Optional discussion on specifying formulae for repeated measures analysis

 

Specifying random effects in models

The general schema for specifying random effects in R is:


Formula.for.random.effects | Unit.for.which.these.apply


So that, in the nlme package:


• random = ~ 1 | subject

      Indicates that each subject will have its own intercept


• random = ~ rep | subject

     Indicates that each subject will have its own intercept and its own slope for rep


• random = ~ 1 | rep/subject

     Indicates that each subject-within-rep unit will have its own intercept

 

Indicating time and subject variables

A simple repeated analysis statement in proc mixed in SAS could be specified with:


repeated date / subject = id  type = AR(1)


A similar specification in with the gls function in nlme package in R would be:


correlation = corAR1(form = ~ date | id)

==============================

• **EXERCISE 1**: Repeat the repeated measures formula passage between "Indicating time and" and "corAR1(form = ~ date | id)", inclusive.
• **EXERCISE 2**: List every random-effects specification that the repeated measures formula passage gives as a bullet point for the nlme package.
• **EXERCISE 3**: Continue the repeated measures formula passage from its last line.

• **DATA SECTION**:

==============================

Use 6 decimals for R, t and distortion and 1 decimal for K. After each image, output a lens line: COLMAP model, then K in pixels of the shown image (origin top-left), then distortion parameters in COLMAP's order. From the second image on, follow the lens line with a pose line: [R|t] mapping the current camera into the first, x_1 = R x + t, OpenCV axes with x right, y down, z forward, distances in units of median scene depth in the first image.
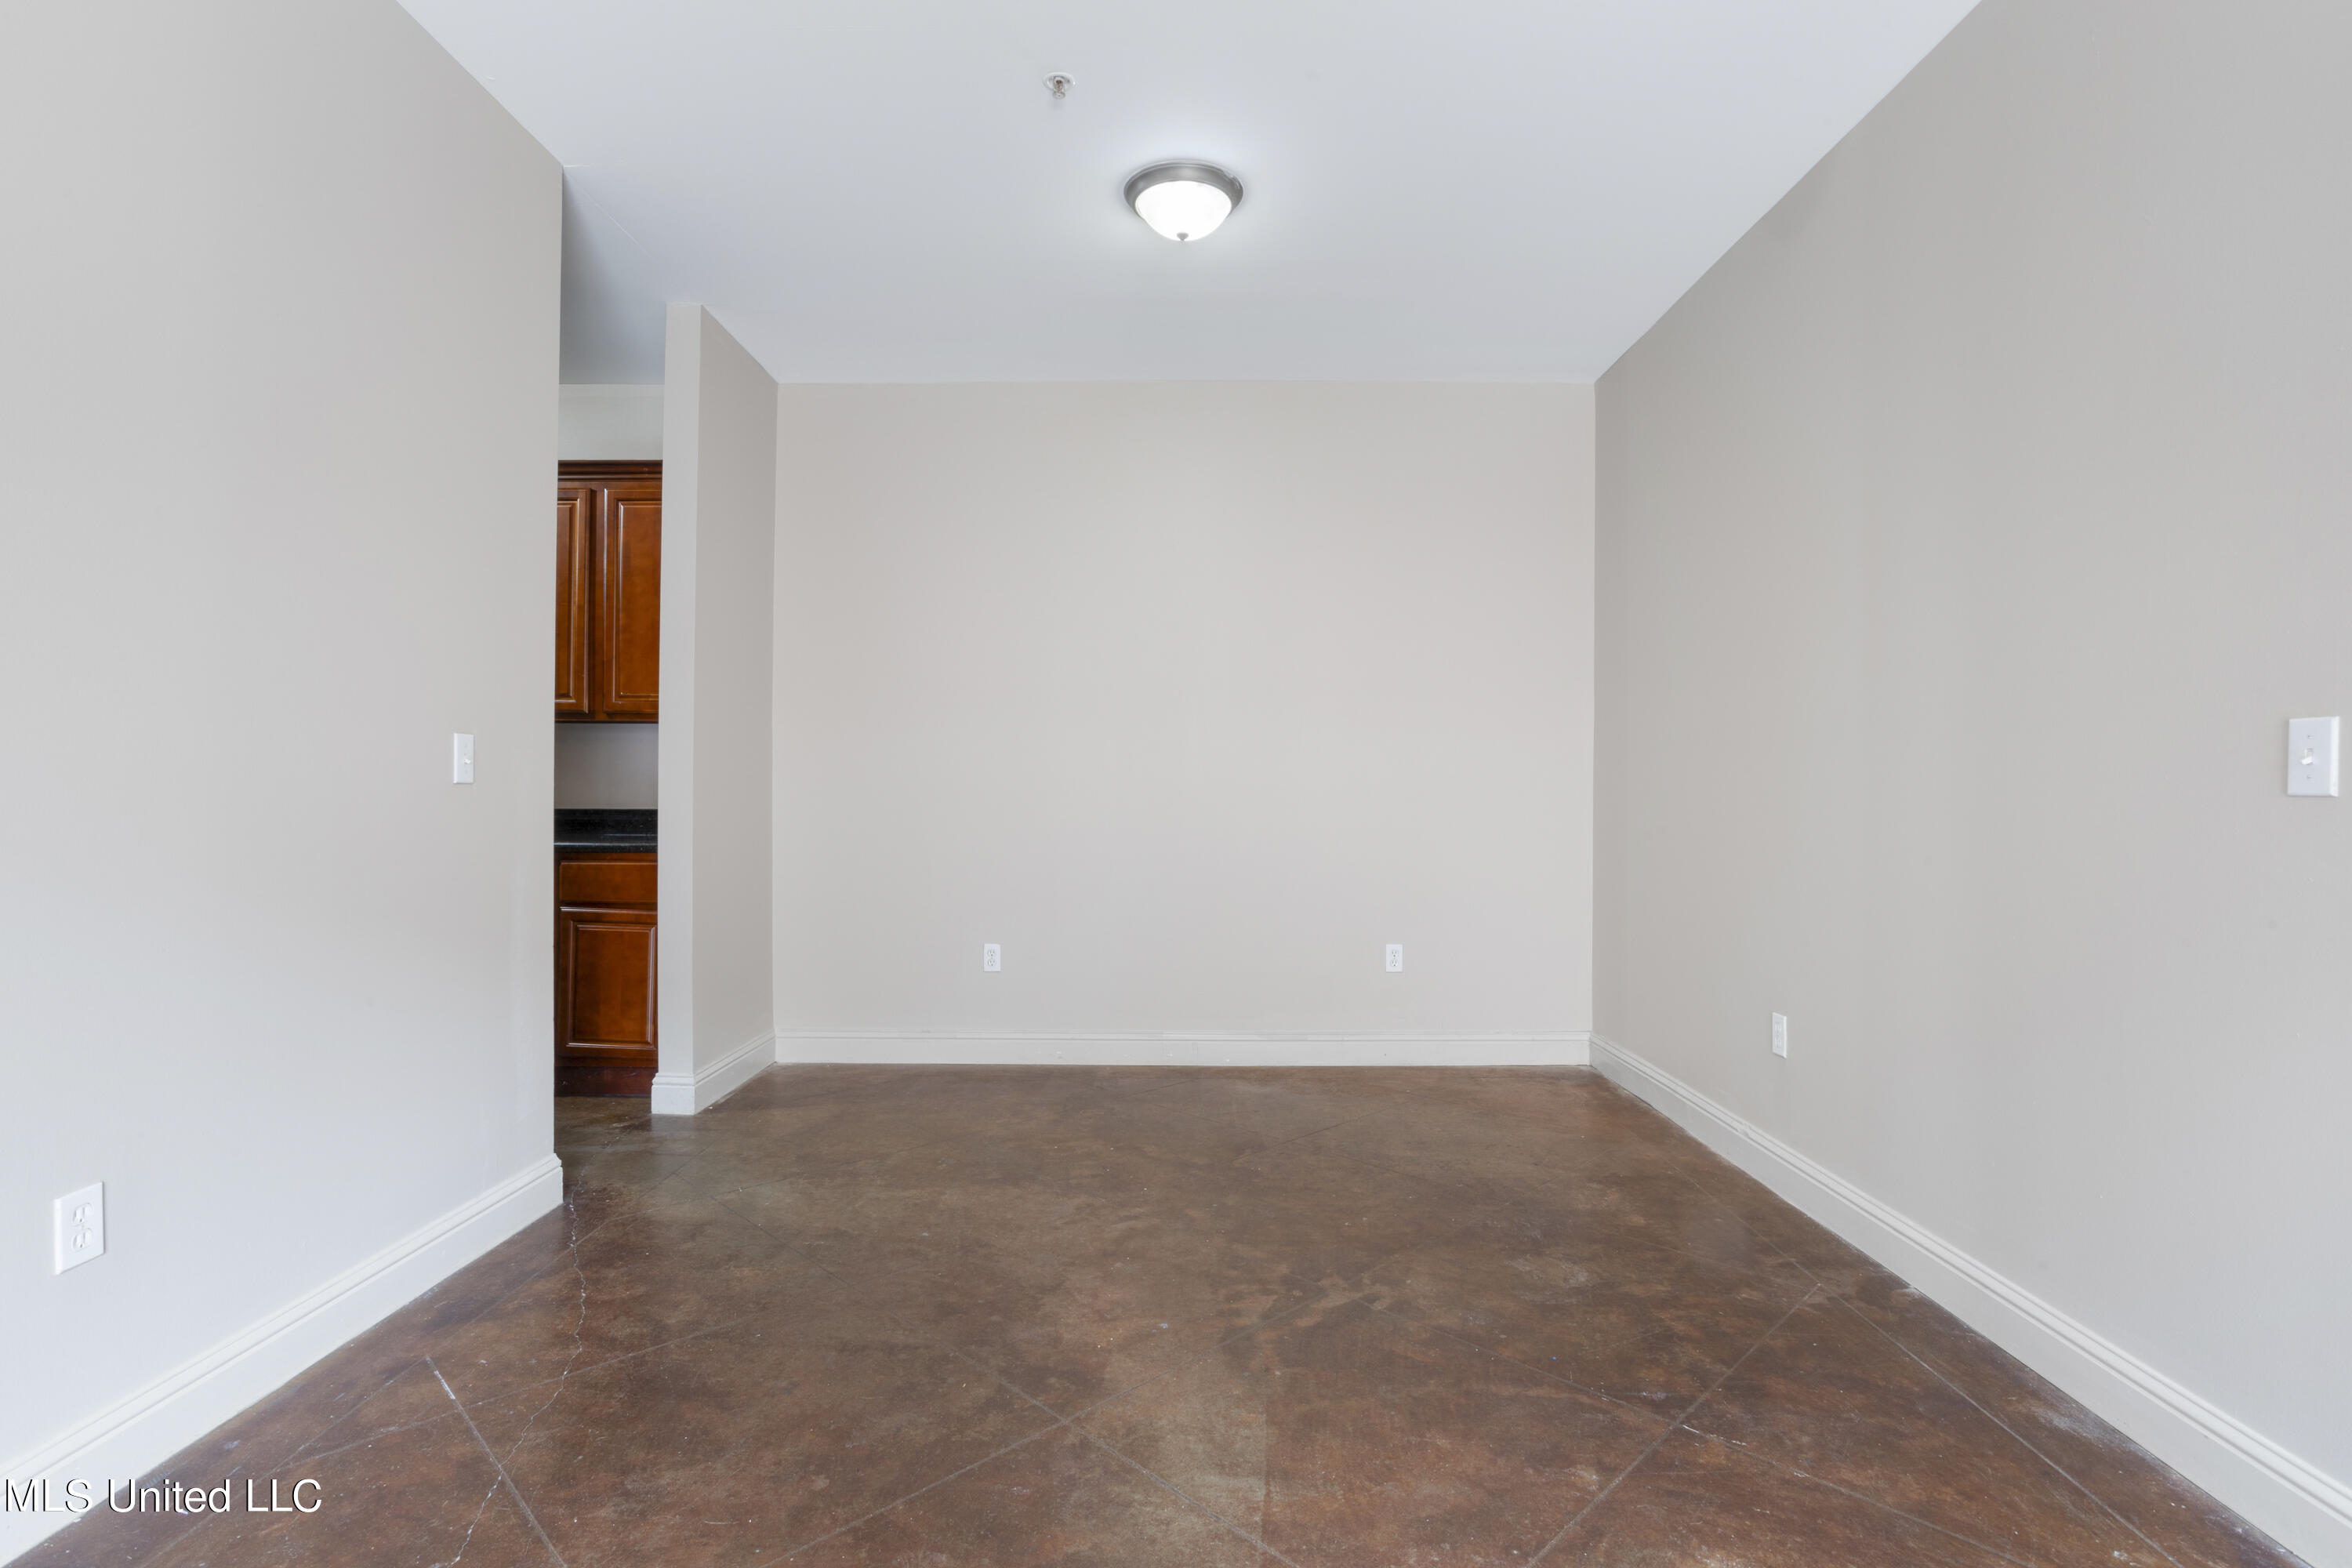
lens RADIAL K [[1142.9, 0, 1171.3], [0, 1142.9, 795.0], [0, 0, 1]] dist [-0.044004, 0.024105]
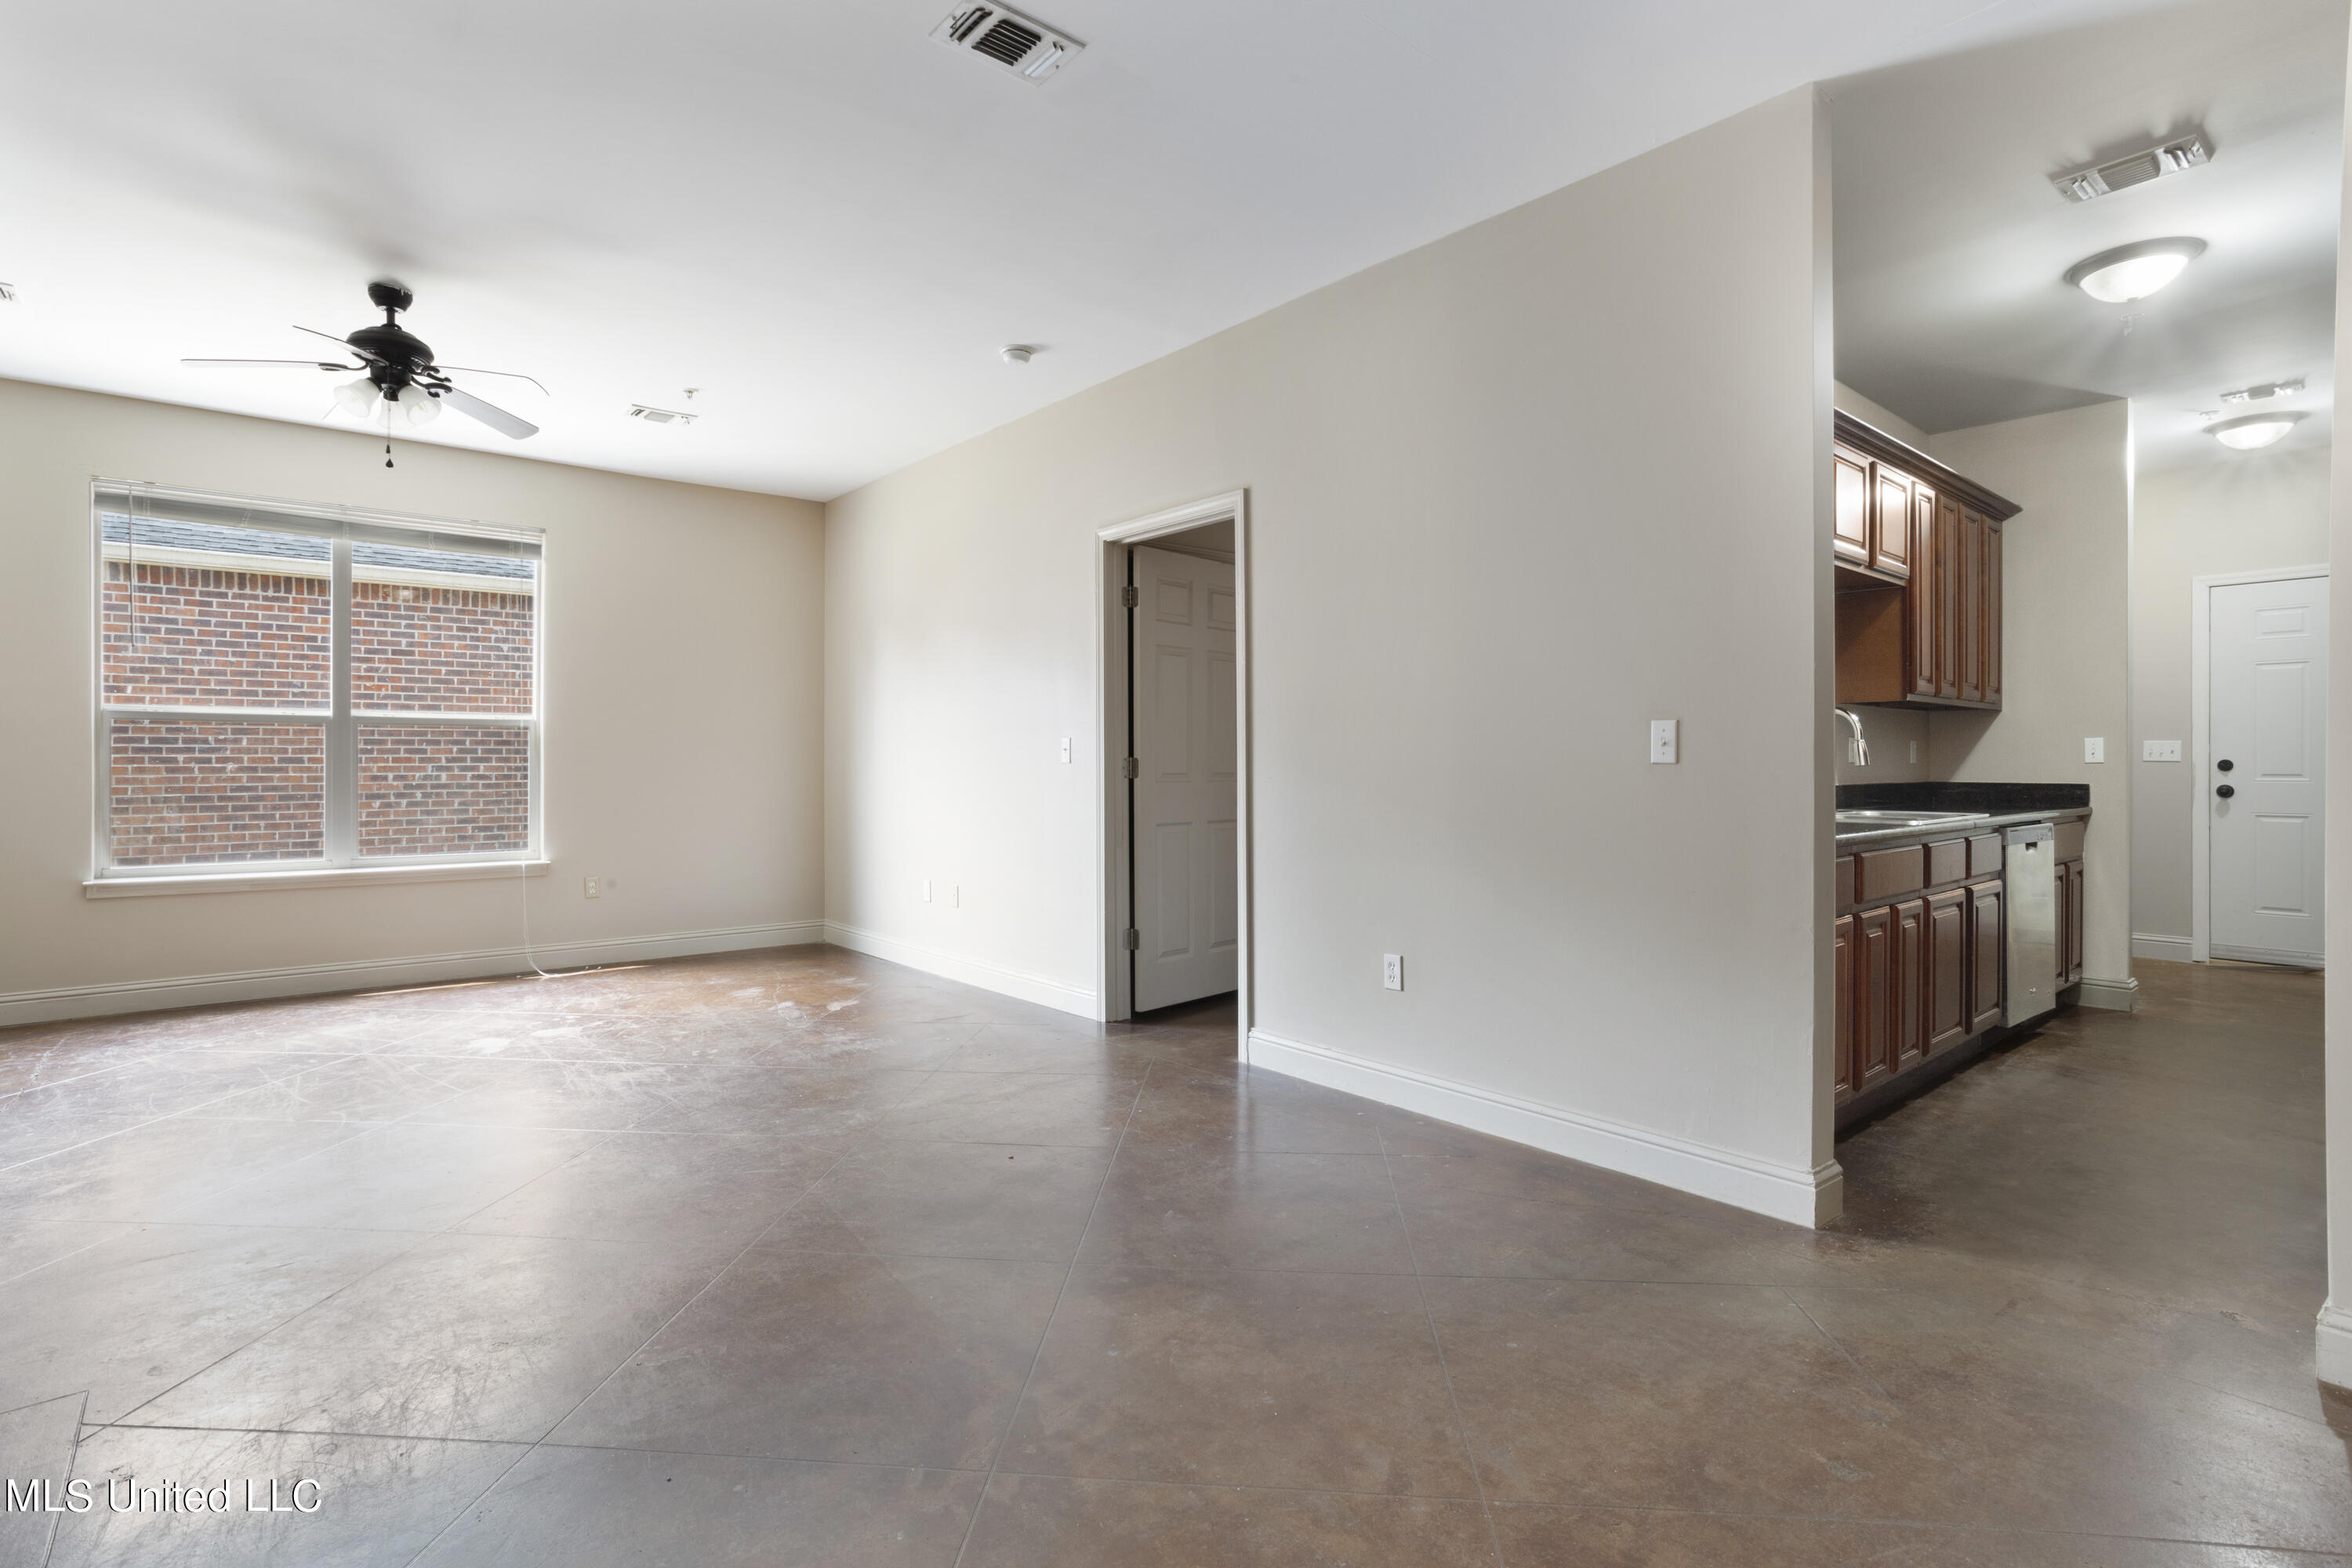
lens RADIAL K [[1142.9, 0, 1152.1], [0, 1142.9, 758.3], [0, 0, 1]] dist [-0.044004, 0.024105]
pose [[-0.767125, -0.006866, -0.641461, 0.433202], [-0.006245, 0.999975, -0.003235, -0.004993], [0.641467, 0.001524, -0.767149, 1.339009]]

==============================

• **EXPECTED ANSWER 1**:
Indicating time and subject variables

A simple repeated analysis statement in proc mixed in SAS could be specified with:


repeated date / subject = id  type = AR(1)


A similar specification in with the gls function in nlme package in R would be:


correlation = corAR1(form = ~ date | id)

• **EXPECTED ANSWER 2**:
random = ~ 1 | subject
random = ~ rep | subject
random = ~ 1 | rep/subject

• **EXPECTED ANSWER 3**:
Likewise, a simple mixed effects repeated analysis statement in proc mixed in SAS could be specified with:


random id
repeated date / subject = id  type = AR(1)


A similar specification in with the lme function in nlme package in R would be:


random = ~1 | id,
correlation = corAR1(form = ~ date | id)


Specifying nested effects

In repeated measures analysis, it is common to used nested effects.  For example, if our subject variable is treatment within block,

 

In SAS:


treatment(block)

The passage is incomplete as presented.